Na Província de Sichuan, centro-sul da China, acredita-se que a limpeza dos olhos torna a vida mais bonita. No entanto, eles não acreditam que água ou soro sejam suficientes: para esta limpeza, as pessoas se arriscam a ter os globos oculares raspados com lâminas afiadas. A praticamente está desaparecendo lentamente – é oficialmente proibida por lei – mas é possível encontrar barbeiros dispostos a realizar a raspagem por menos de R$ 2,00 (cinco yuans, na moeda local).
De acordo com a tradição de Sichuan, a raspagem dos olhos permite observar melhor a beleza da vida, aproveitar as dádivas da natureza e descobrir nuances dos seres humanos não perceptíveis com o constante depósito de impurezas trazidas pelo vento. A prática da limpeza dos olhos e pálpebras com lâminas é ancestral e, segundo a lenda, foi popularizada pelos irmãos Zhou Chengfu e Zhou Chengyin, cujo pai se destacou na manutenção de olhos, orelhas e gargantas de seus clientes.

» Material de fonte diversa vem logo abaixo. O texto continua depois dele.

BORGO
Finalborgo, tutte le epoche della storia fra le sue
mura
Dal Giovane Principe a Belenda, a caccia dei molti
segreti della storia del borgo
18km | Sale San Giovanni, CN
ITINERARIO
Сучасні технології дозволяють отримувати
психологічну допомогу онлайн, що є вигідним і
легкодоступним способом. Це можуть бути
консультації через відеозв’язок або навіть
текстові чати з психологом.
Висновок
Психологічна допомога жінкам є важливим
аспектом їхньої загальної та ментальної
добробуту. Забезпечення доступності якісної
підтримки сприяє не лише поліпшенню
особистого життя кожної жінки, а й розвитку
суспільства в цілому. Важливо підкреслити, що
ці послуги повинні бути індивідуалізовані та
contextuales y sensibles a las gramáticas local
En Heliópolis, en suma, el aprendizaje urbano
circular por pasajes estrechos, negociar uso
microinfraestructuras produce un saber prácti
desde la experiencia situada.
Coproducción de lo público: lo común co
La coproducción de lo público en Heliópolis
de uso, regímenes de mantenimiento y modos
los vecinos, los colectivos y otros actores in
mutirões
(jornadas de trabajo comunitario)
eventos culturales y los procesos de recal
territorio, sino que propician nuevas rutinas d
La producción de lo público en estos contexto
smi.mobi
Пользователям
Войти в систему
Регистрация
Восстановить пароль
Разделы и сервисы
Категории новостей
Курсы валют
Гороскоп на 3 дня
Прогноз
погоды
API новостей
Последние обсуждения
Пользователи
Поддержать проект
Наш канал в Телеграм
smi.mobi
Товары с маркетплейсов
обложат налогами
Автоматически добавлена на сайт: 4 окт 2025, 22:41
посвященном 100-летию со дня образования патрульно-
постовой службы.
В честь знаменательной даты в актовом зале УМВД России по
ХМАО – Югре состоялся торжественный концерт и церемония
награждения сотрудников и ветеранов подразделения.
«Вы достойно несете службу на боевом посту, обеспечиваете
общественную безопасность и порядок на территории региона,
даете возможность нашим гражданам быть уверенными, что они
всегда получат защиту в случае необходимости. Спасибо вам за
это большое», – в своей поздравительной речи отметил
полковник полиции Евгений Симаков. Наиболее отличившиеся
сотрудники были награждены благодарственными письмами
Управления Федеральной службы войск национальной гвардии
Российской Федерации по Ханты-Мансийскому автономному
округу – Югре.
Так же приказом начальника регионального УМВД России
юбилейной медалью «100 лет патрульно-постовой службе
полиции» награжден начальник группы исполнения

A raspagem de olhos está quase extinta, mais ainda é praticada mesmo em cidades modernas, como Changdu, a capital da província, metrópole de cinco milhões de habitantes, famosa pelos monumentos históricos (a cidade foi fundada no século V a.C.). Comerciantes chineses mantêm uma grande carteira de clientes, que mensalmente acorrem às barbearias para terem seus olhos higienizados. Apesar da decadência, eles afirmam que o perigoso ofício continua muito lucrativo. Alguns destes “técnicos” oferecem seus serviços em praças públicas.
Antes de iniciar a limpeza, os barbeiros lavam as navalhas na mesma água usada para lavar as cabeças raspadas dos clientes. Mantendo o olho aberto com a mão esquerda, eles usam a mão direita para direcionar a lâmina em direção ao globo ocular. Em seguida, inserem uma haste de metal sob a pálpebra, num movimento de vaivém, como um limpador de para-brisa. O processo leva cerca de cinco minutos, ao final dos quais os clientes, que dizem não mover nenhum músculo durante a raspagem, estão com o rosto coberto de lágrimas, mas enxergando muito melhor.
Não bastasse o alto risco de acidente envolvido nesta estranha prática, especialmente para os ocidentais, a raspagem dos olhos também pode causar infecções e inflamações, já que as lâminas não são esterilizadas, apenas lavadas numa bacia com a mesma água usada em outras atividades. A navalha é empregada para cortes de cabelos, barba e raspagem.
Mas os barbeiros são rápidos quando são questionados sobre os perigos à saúde: informam prontamente que a navalha fica imersa em álcool durante toda a noite, como se esta providência surtisse algum efeito benéfico. Afirmam ainda que atuam há anos raspando olhos e os clientes nunca apresentaram problemas. O motivo para isto seriam os longos anos de prática antes de se tornarem profissionais, aliados à força e flexibilidade dos pulsos.
No Brasil
A raspagem pode parecer estranha entre nós, mas em Abadiânia (GO), um médium brasileiro, João Teixeira de Faria, conhecido como João de Deus, usa facas de cozinha em suas cirurgias espirituais e realiza o mesmo procedimento chinês: raspa os olhos dos pacientes para eliminar problemas de saúde. Ele é especializado em problemas oculares e de nariz e garganta.
O médium mescla práticas espíritas, católicas e da Nova Era em suas atividades. Sua fama já correu mundo: ele foi entrevistado pela apresentadora americana Oprah Winfrey e também tema de um documentário do Discovery Channel. A cidade tem apenas 13 mil habitantes, mas dispõe de 30 hotéis e atrai turistas brasileiros e do exterior. O paciente célebre mais recente do médium é o ex-presidente Luiz Inácio Lula da Silva, que procurou João de Deus durante seu tratamento contra um câncer na laringe.